Background and objectives: Detection of chromosomal abnormalities in myeloproliferative disorders is important for proper diagnosis of these disorders. This study has investigated the presence of JAK2 mutation (V617F) in Egyptian patients with myeloproliferative disorders referred to National Cancer institute, Cairo University.

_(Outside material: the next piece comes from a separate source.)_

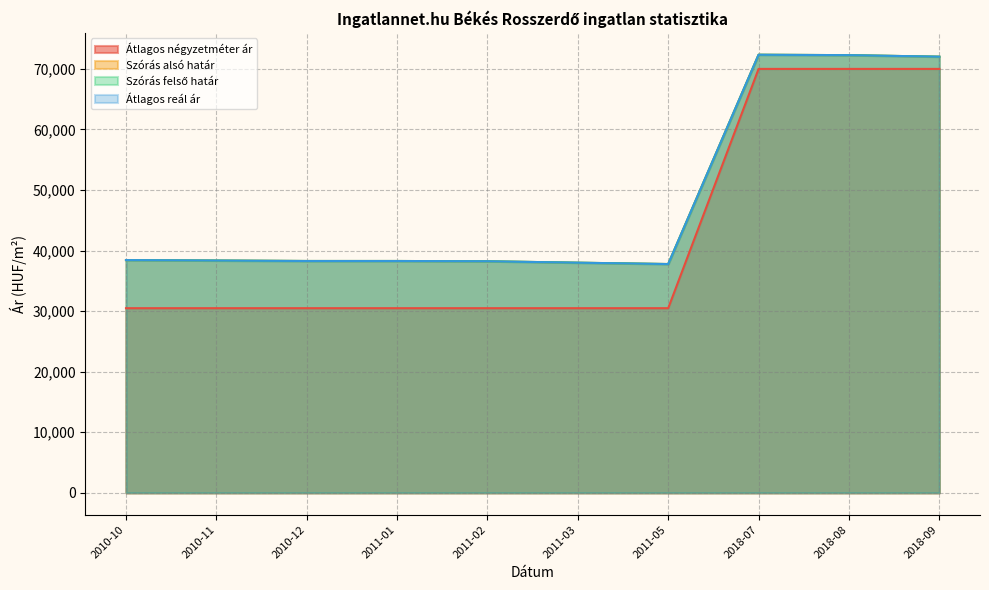

Read the Átlagos négyzetméter ár value at 2010-11, to the nearest 100.

30500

Methods: The study involved 110 cases of Philadelphia negative Myeloproliferative diseases (MPDs), 70 cases with Polycythemia Vera (PV), 24 cases with Essential Thrombocytosis (ET) and 16 cases with Idiopathic Myelofibrosis (IMF) and 20 cases as a control group which represented as; (10 cases with secondary erythrocytosis, 1 case with reactive thrombocytosis, 4 cases as normal control and 5 as Philadelphia positive Chronic Myeloid Leukemia cases), they were collected from National Cancer Institute (NCI) over 3 years. We used ARMS technique for mutation detection.

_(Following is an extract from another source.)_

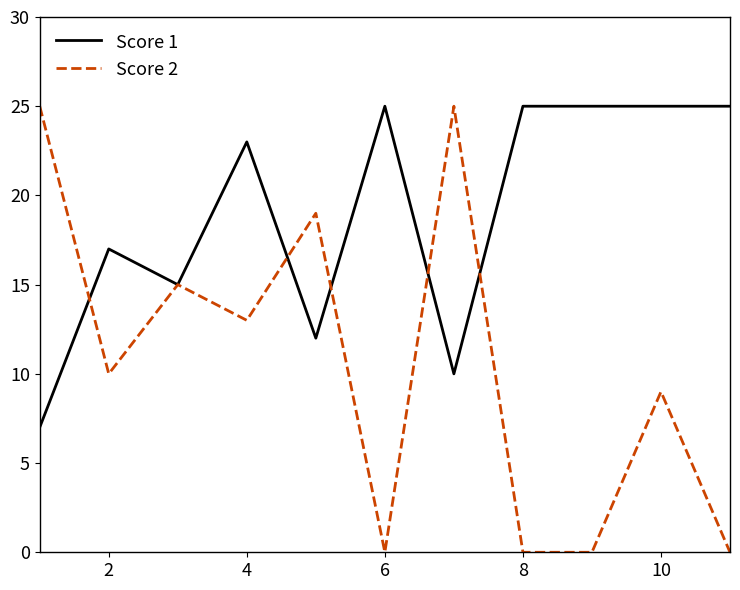

Rank the series by their average value, from highest to lowest.

Score 1, Score 2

Results: The frequency of the V617F JAK2 mutation was highest in patients with PV where 56 out of 70 cases (80%) carried the mutation, followed by ET with 6 of 24 (25) and IMF with 2 of 16 (12.5%) . None of the cases with secondary Erythrocytosis, reactive thrombocytosis, the normal controls or Philadelphia positive CML cases carried the mutation.

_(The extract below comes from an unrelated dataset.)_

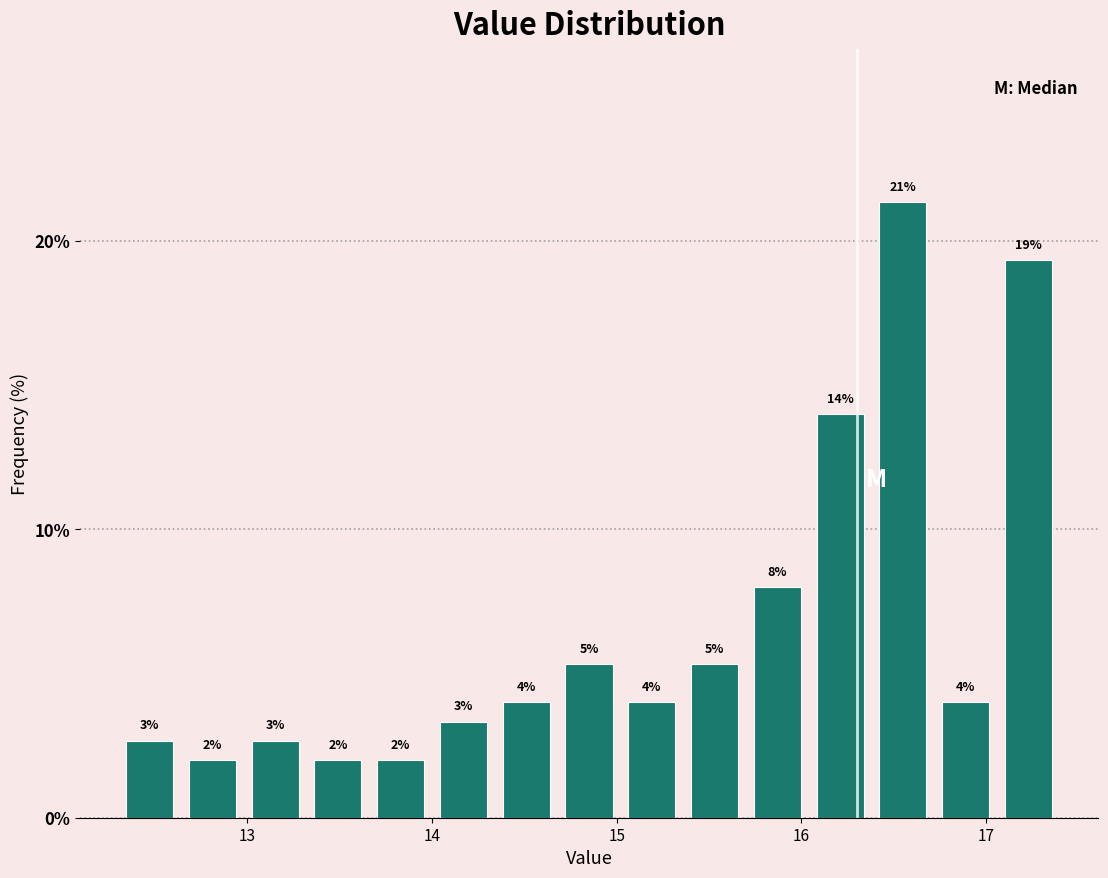

Read against the x-axis, roughly where is the centre of the tallest bar?

16.6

Conclusions: Our results are concordant with international published results for detection of this mutation. It is unequivocal now that V617F is met in many MPDs especially PRV. Finding this mutation in those patients is thought to have a big impact on the diagnosis and treatment of these disorders.
Keywords: ARMS; Egypt; JAK2 mutation; essential thrombocytosis; idiopathic myelofibrosis (IMF); myeloproliferative disorders; polycythemia vera.